Mitigation Strategies for Decision-Makers

To secure their supply chains, especially when deploying critical infrastructure, organizations should implement a multi-tiered mitigation strategies that blend attention to internal hardware configurations and their supply chain. The latter cannot be over-emphasized: most of our technology is (quite literally) connected to a supply chain of cloud software and global hardware markets. 

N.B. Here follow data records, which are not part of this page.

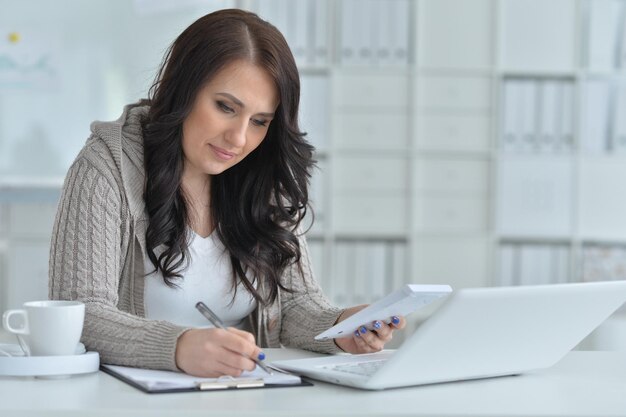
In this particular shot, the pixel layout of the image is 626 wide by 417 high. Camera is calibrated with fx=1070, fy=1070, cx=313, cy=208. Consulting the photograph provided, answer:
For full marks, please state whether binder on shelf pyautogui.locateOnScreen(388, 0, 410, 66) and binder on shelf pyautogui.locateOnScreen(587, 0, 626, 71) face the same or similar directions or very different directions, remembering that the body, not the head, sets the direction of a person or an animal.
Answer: same or similar directions

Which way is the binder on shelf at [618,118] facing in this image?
toward the camera

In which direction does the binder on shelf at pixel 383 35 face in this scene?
toward the camera

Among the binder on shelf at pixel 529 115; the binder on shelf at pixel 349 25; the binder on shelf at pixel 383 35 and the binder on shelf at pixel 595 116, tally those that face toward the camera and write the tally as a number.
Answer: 4

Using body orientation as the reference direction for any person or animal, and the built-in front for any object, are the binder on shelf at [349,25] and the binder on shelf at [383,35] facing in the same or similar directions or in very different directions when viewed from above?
same or similar directions

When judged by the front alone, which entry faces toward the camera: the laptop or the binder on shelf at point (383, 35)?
the binder on shelf

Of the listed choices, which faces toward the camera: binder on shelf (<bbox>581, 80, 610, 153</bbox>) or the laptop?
the binder on shelf

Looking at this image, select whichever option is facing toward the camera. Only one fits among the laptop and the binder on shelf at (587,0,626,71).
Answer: the binder on shelf

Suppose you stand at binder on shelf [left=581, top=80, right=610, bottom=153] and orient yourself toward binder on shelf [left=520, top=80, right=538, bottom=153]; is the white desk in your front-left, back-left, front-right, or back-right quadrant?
front-left

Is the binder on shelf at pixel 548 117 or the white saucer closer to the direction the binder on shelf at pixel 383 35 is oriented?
the white saucer

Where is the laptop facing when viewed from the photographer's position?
facing away from the viewer and to the left of the viewer

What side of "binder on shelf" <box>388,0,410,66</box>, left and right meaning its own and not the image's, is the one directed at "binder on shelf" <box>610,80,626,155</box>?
left

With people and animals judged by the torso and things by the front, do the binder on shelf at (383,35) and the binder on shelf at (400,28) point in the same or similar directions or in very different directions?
same or similar directions
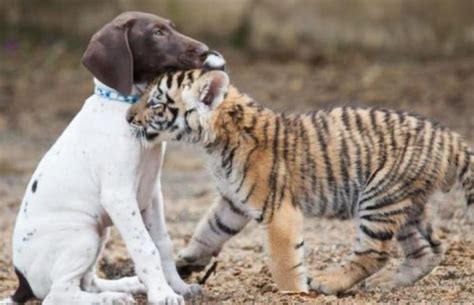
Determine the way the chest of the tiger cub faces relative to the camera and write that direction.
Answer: to the viewer's left

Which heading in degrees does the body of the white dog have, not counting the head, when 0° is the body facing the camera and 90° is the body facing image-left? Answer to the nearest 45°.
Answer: approximately 270°

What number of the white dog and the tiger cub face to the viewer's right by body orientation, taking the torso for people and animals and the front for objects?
1

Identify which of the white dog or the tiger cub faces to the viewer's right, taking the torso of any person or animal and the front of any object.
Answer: the white dog

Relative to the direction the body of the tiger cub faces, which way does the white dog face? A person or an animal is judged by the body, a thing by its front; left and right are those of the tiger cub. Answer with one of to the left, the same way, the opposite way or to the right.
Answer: the opposite way
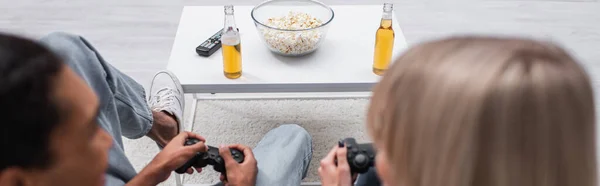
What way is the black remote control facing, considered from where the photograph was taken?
facing away from the viewer and to the right of the viewer
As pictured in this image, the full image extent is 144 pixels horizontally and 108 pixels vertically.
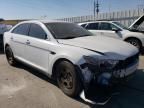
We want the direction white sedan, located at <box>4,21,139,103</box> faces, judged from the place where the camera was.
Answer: facing the viewer and to the right of the viewer

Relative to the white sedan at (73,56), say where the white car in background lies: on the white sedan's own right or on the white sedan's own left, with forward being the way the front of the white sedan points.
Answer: on the white sedan's own left
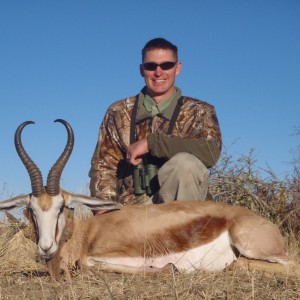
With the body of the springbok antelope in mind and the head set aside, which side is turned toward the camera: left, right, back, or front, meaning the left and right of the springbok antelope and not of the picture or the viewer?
left

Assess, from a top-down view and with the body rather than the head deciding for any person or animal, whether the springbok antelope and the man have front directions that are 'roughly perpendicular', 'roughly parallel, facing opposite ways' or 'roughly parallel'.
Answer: roughly perpendicular

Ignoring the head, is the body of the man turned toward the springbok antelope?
yes

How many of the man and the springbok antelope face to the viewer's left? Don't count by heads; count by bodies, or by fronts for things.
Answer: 1

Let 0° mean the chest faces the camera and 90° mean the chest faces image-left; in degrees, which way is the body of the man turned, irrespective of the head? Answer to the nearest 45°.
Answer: approximately 0°

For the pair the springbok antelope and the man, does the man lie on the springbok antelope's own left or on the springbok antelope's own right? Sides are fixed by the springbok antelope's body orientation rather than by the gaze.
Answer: on the springbok antelope's own right
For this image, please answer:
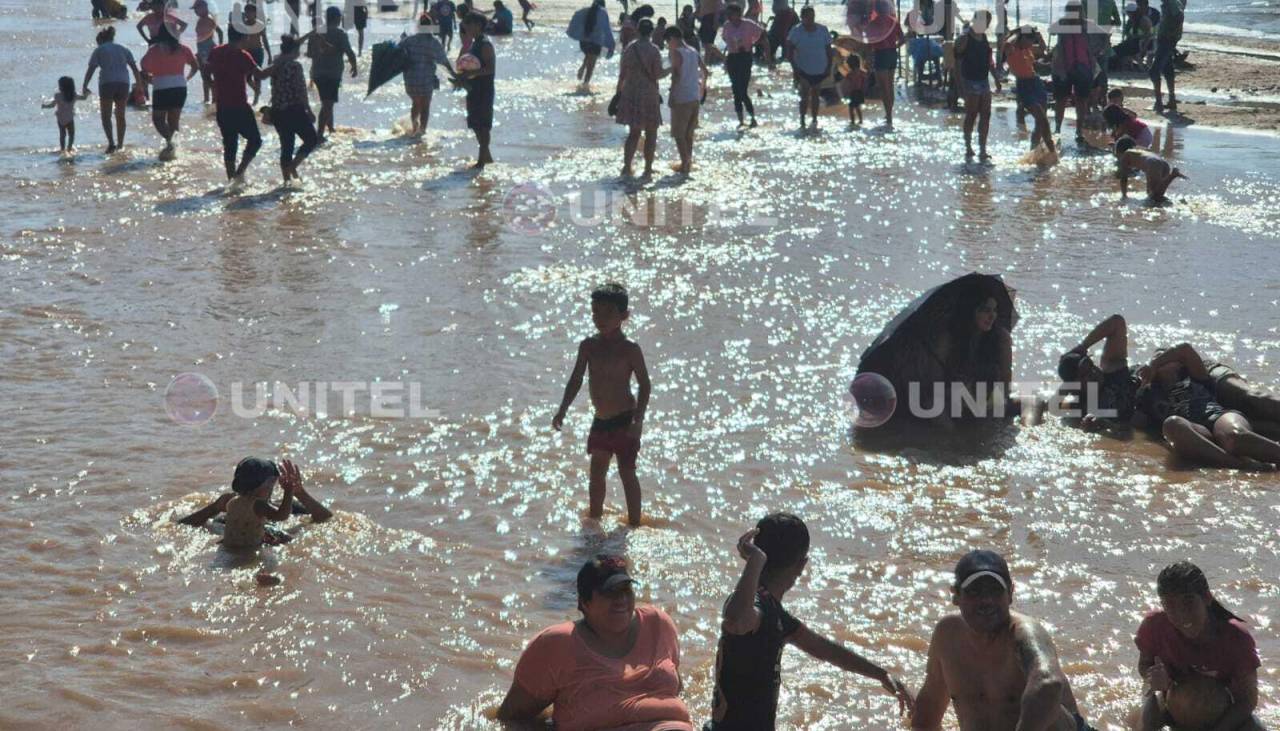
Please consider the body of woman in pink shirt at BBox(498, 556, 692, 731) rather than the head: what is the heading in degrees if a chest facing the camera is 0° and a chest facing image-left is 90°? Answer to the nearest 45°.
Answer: approximately 315°

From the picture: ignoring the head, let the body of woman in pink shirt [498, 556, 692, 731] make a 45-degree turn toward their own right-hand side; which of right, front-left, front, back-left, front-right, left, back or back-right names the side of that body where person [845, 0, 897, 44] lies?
back

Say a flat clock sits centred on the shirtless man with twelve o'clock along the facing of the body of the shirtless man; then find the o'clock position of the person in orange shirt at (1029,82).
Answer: The person in orange shirt is roughly at 6 o'clock from the shirtless man.

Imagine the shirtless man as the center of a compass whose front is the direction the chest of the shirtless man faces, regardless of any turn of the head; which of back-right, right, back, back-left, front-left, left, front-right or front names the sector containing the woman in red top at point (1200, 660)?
back-left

Some strategies you might consider to understand hardware threats and compliance obligations include: 

  • Component Verification and Traceability: Organizations must demand full Bills of Materials from suppliers and establish component traceability. This includes cryptographic verification of firmware and physical inspection of printed circuit boards.
  • Third-Party Audits and Certifications: It’s vital to work only with vendors that undergo independent security audits. Certification schemes such as Common Criteria or FIPS 140-2 can add a layer of assurance regarding hardware security.
  • Secure Configuration Management: Implementing robust SCM protocols ensures that hardware and its configurations meet strict security baselines and remain free from unauthorized modifications throughout their lifecycle.
  • Zero Trust Supply Chain Architecture: Applying zero-trust principles to supply chains means verifying every component and actor, never assuming trust based solely on past performance or reputation.
  • Automated Supply Chain Risk Management Tools: Platforms like Continuum GRC can automate the mapping of supply chain controls to multiple frameworks, making it easier to enforce hardware-related security practices across global operations.
  • Incident Response Preparedness: Organizations must have predefined protocols to isolate, inspect, and replace hardware components upon discovery of anomalies, just as they would when responding to a software-based breach.

 

Are Your Hardware Security Measures Up to Snuff?

With threats now arriving pre-installed in circuit boards and transformers, the future of cybersecurity depends not just on firewalls and encryption, but on microscope inspections, material provenance, and trust redefined through verification.